Anthony Lawler, portfolio manager at GAM, says: "April was in a number of ways a continuation of the opportunity-rich environment we saw in the first quarter for hedge fund managers. Managers traded positively across all strategies and on both the long and the short side of trades. Some took the view that accommodative central banks in the US and Europe would drive risk prices higher and so were positioned tactically long US equities and peripheral European bonds, both of which performed well in April. The standout theme was again the battle against deflation in Japan, which continued to reward traders with a double-digit rally in the Nikkei 225 index and further weakness in the yen. The US dollar remains a popular long, with the short side of the trade rotating largely between the yen, euro and sterling."
 
The biggest moves on the month came in the commodities universe, where both precious and industrial metals sold off. Gold and silver were subject to a liquidation move as inflationary fears retreated and industrial metals reacted negatively to slowing Chinese growth.
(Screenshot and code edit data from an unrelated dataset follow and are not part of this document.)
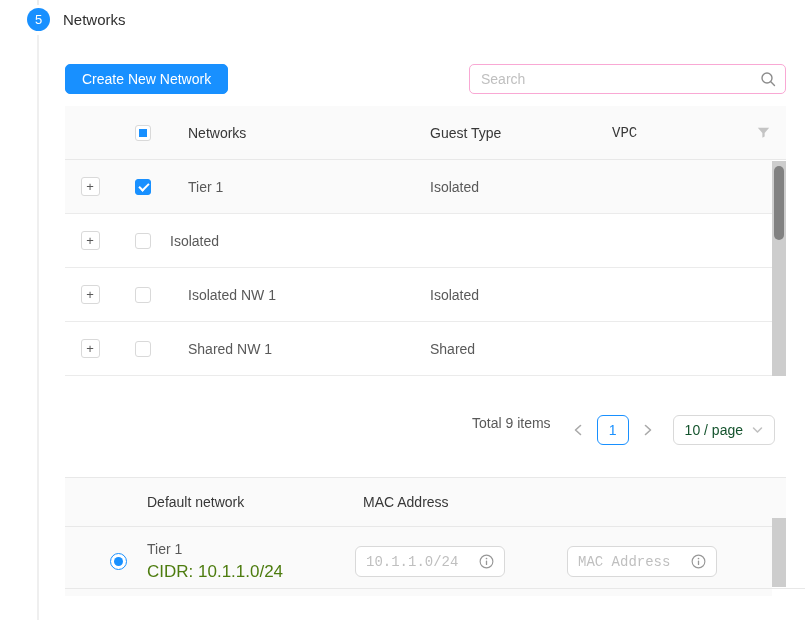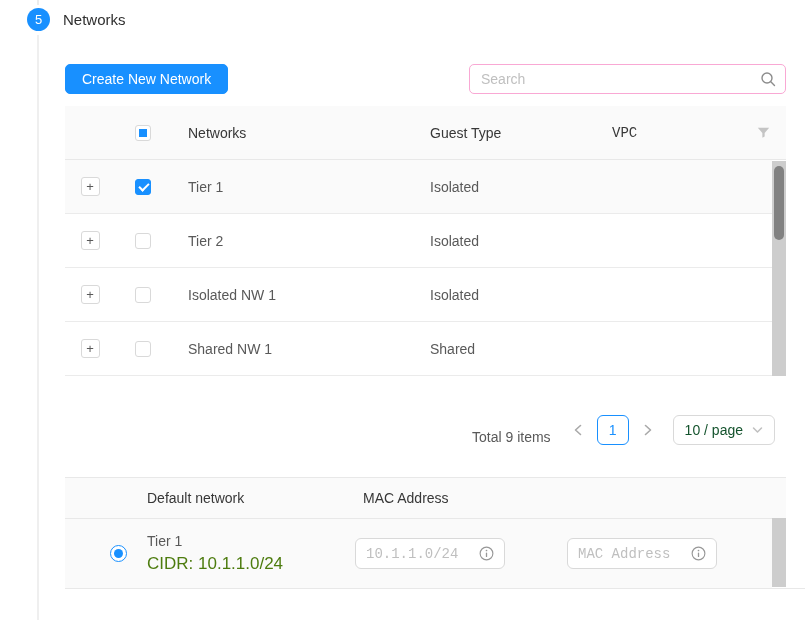--- a/index.html
+++ b/index.html
@@ -164,7 +164,6 @@
         <div class="c2">
             <div class="cb"></div>
           </div>
-        <div class="c3 td">Tier 2</div>
         <div class="c4 td">Isolated</div>
         <div class="c5 td"></div>
         <div class="c6"></div>

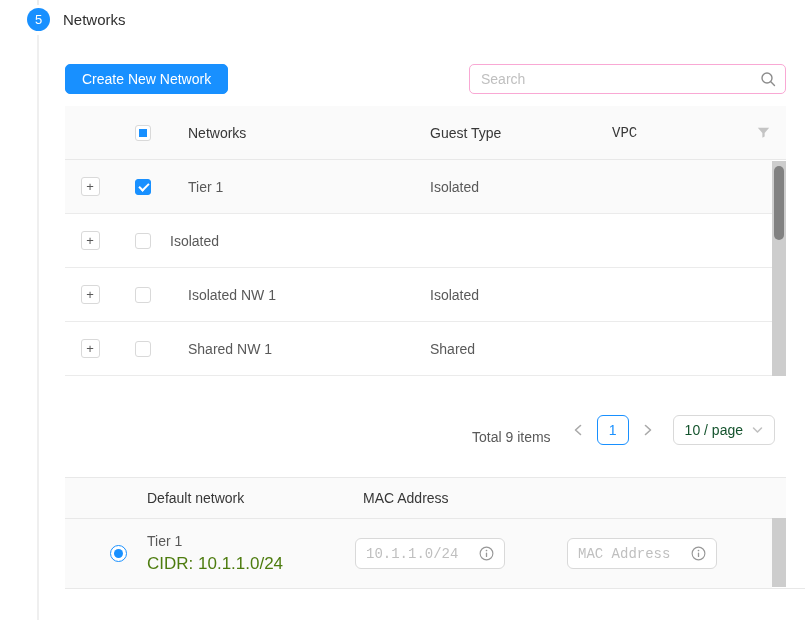--- a/index.html
+++ b/index.html
@@ -62,7 +62,7 @@
   .t2-scroll { top:41px; height:69px; }
 
   
-  .pagination { margin-top:39px; height:30px; display:flex; justify-content:flex-end; align-items:flex-end;
+  .pagination { margin-top:39px; height:30px; display:flex; justify-content:flex-end; align-items:flex-start;
                 padding-right:11px; font-size:14px; color:#595959; }
   .pg-total { margin-right:16px; }
   .pg-arrow { width:22px; height:30px; display:flex; align-items:center; justify-content:center;

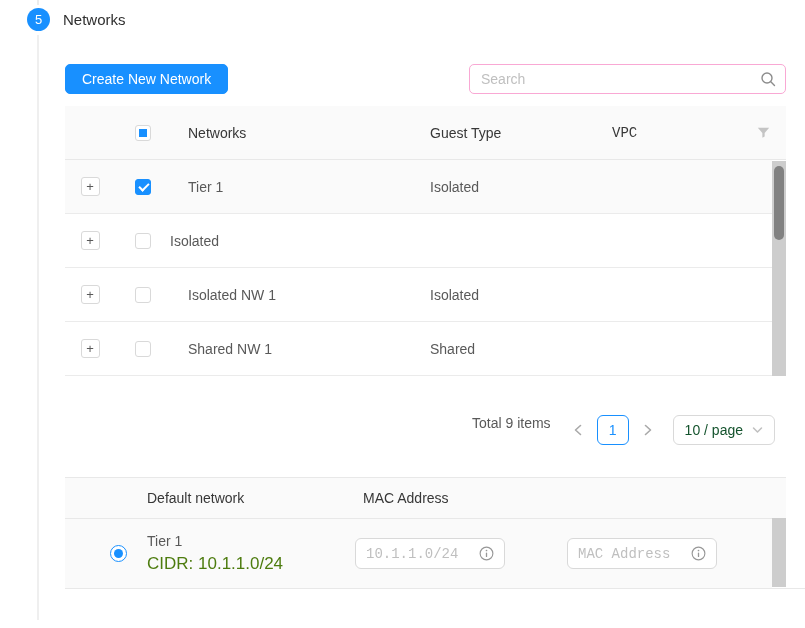--- a/index.html
+++ b/index.html
@@ -76,7 +76,7 @@
 
   
   .t2 { position:relative; margin-top:32px; width:721px; }
-  .t2-header { display:flex; align-items:center; height:42px; background:#fafafa;
+  .t2-header { display:flex; align-items:center; height:50px; background:#fafafa;
                border-top:1px solid #e8e8e8; border-bottom:1px solid #e8e8e8; width:721px; }
   .d1 { width:290px; padding-left:82px; }
   .d2 { width:212px; padding-left:17px; }

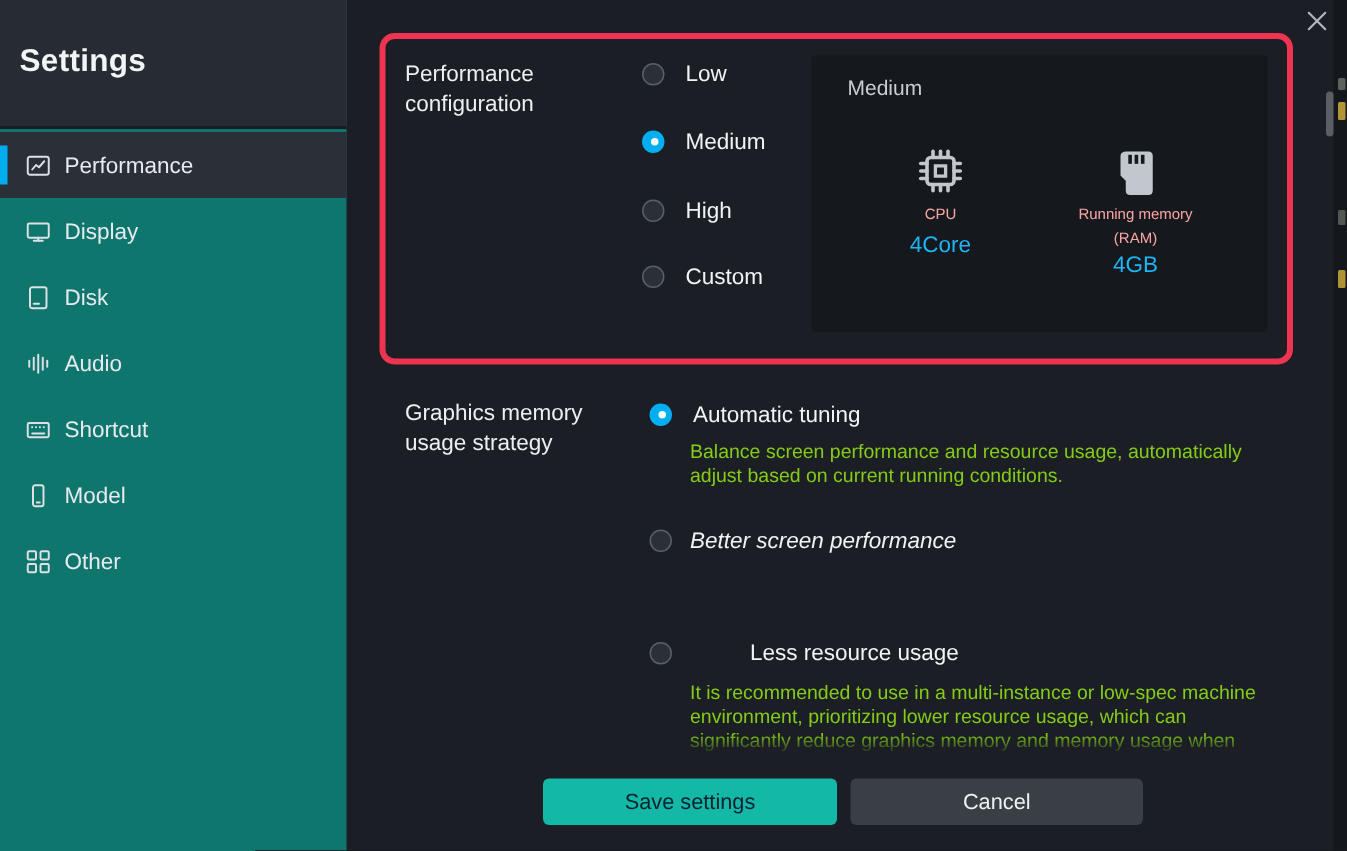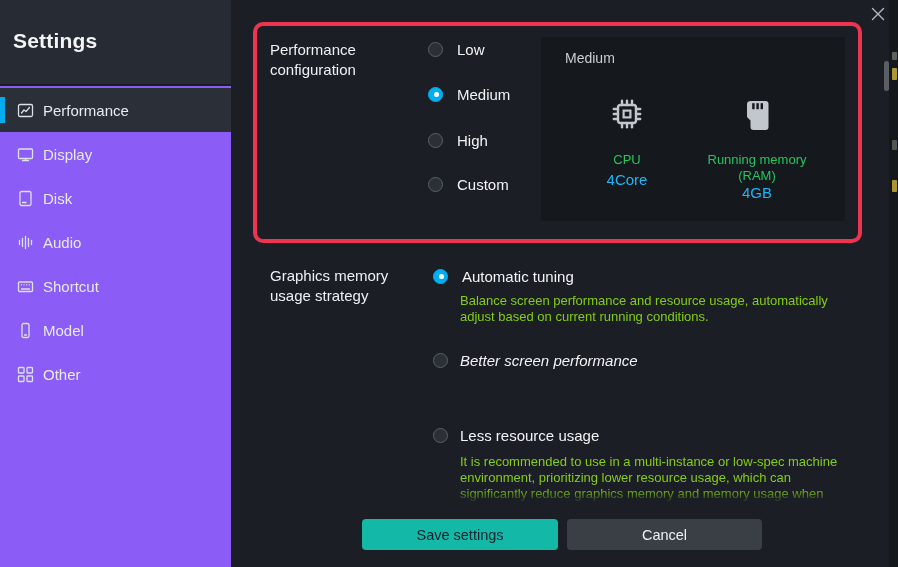--- a/index.html
+++ b/index.html
@@ -7,7 +7,7 @@
   .screen { position:relative; width:898px; height:567px; background:#1b1f25; overflow:hidden; }
 
   
-  .sidebar { position:absolute; left:0; top:0; width:231px; height:567px; background:#8b5cf6; }
+  .sidebar { position:absolute; left:0; top:0; width:231px; height:567px; background:#0f766e; }
   .sidebar-header { position:absolute; left:0; top:0; width:231px; height:86px; background:#272b33; border-bottom:2px solid #191c21; }
   .settings-title { position:absolute; left:13px; top:29px; font-size:21px; font-weight:600; color:#f2f4f6; letter-spacing:.2px; }
   .side-items { position:absolute; top:88px; left:0; width:231px; }

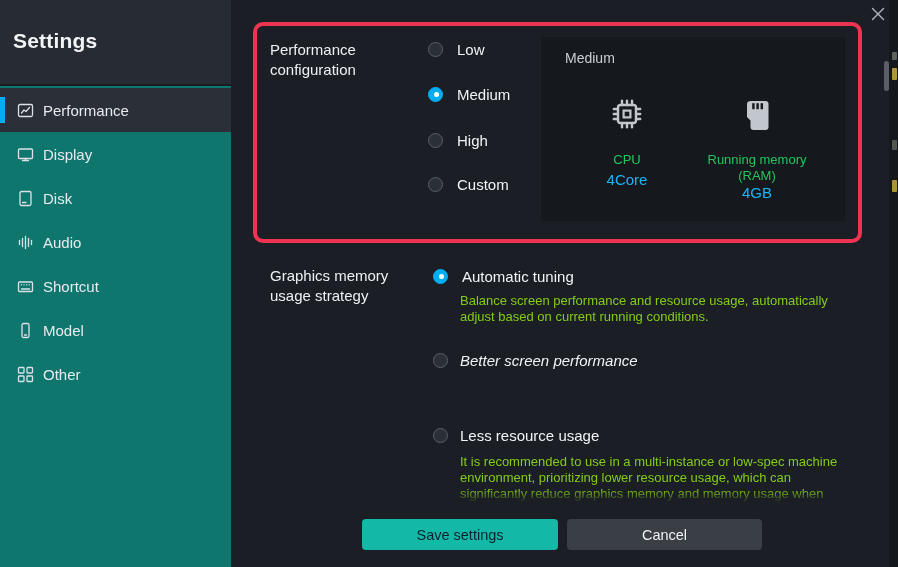--- a/index.html
+++ b/index.html
@@ -39,7 +39,7 @@
   #cpu-col { left:36px; width:100px; }
   #ram-col { left:146px; width:140px; }
   .spec-icon { height:38px; display:flex; align-items:flex-end; justify-content:center; }
-  .spec-label { margin-top:20px; font-size:13px; line-height:16px; color:#22c55e; }
+  .spec-label { margin-top:4px; font-size:10px; line-height:16px; color:#fca5a5; }
   .spec-value { margin-top:3px; font-size:15px; color:#1cb5f6; }
 
   

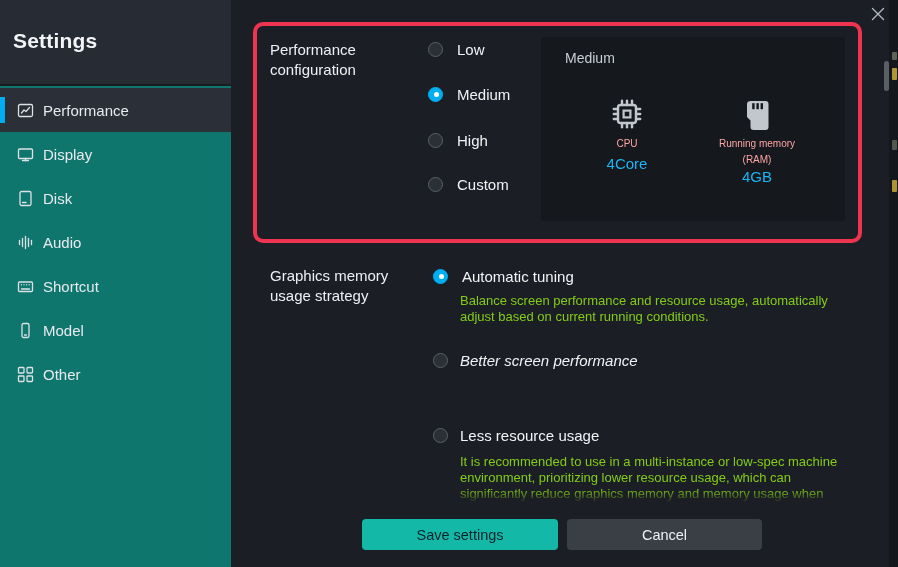--- a/index.html
+++ b/index.html
@@ -231,7 +231,7 @@
     <span class="radio-label" style="margin-left:12px;font-style:italic;">Better screen performance</span>
   </div>
 
-  <div class="radio-row" style="left:433px; top:425px;">
+  <div class="radio-row" style="left:433px; top:425px;gap:40px;">
     <span class="radio"></span>
     <span class="radio-label" style="margin-left:12px;">Less resource usage</span>
   </div>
The magnitude of these moves surprised many, says Lawler.
 
"Gold and copper sold off hard, but broadly speaking the impact on hedge funds was very limited. These were generally not widely held conviction positions, long or short. We did see some positive returns from the moves in commodities, but within credit managers’ books through long CDS positions in precious metal miners and steel companies."
 
There is reason for continued cautious optimism, Lawler says: "We see some excellent investment opportunities and believe this environment could continue to deliver good risk / reward trading opportunities for skilled managers. But we remain mindful of the fragility of the current political and policy frameworks. As such, although we are fully invested, by and large we are taking positions that are liquid and can be nimbly moved so that we can adjust if cracks form in the macro backdrop."